Cyril Connolly born 10 September 1903 (d. 1974)
Cyril Vernon Connolly was an English man of letters.
He was born in Coventry in Warwickshire to a wealthy family of Anglo-Irish extraction. He was educated at St Cyprian's School and Eton College, at both of which he was an exact contemporary of George Orwell, who remained a life-long friend. Connolly later attended Balliol College, Oxford.
A regular contributor to the leftist New Statesman in the 1930s, Connolly went on to co-edit, with Stephen Spender and Peter Watson, the influential literary magazine Horizon from 1939 to 1950. He was at one time the literary editor for The Observer, and, after 1950, the chief book reviewer for the London Sunday Times. Connolly wrote only one novel, The Rock Pool (1935) a satirical work which was generally well received. Perhaps his best known work is the autobiography Enemies of Promise (1938), in which he attempted to explain why he failed to produce the literary masterpiece which he and others believed he should have been capable of writing. However, the work he wrote afterwards, The Unquiet Grave (under the pseudonym 'Palinurus') is also noteworthy.
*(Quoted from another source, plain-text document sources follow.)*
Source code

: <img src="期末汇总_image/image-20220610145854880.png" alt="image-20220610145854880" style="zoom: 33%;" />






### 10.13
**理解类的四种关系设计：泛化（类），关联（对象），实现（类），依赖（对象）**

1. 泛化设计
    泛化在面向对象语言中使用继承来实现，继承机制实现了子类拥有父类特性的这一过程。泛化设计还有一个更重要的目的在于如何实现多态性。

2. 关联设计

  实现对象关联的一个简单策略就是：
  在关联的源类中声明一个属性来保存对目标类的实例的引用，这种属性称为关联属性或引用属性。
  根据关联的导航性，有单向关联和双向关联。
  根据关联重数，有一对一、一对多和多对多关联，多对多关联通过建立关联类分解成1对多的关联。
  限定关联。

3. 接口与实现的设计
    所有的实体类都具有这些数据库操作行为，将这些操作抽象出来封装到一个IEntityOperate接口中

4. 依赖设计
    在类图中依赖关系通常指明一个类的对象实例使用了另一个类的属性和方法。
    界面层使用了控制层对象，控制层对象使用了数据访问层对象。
Cyril Connolly was a man of letters, a species now almost extinct. He did his best work as a critic and wielded enormous influence. Connolly was an astute critic who informed the thinking and attitudes of a generation. He set exacting standards for himself and his failure to flourish as a writer was something he both acknowledged and was able to explain. As editor of Horizon (1939-1950), Connolly gave a platform to a wide range of distinguished and emerging writers. The magazine was an integral component of intellectual and literary life in England and contributed to the maintenance of a vital literary culture.
He died in 1974.
Since 1976, Connolly's papers and personal library of over 8,000 books have been housed at the University of Tulsa.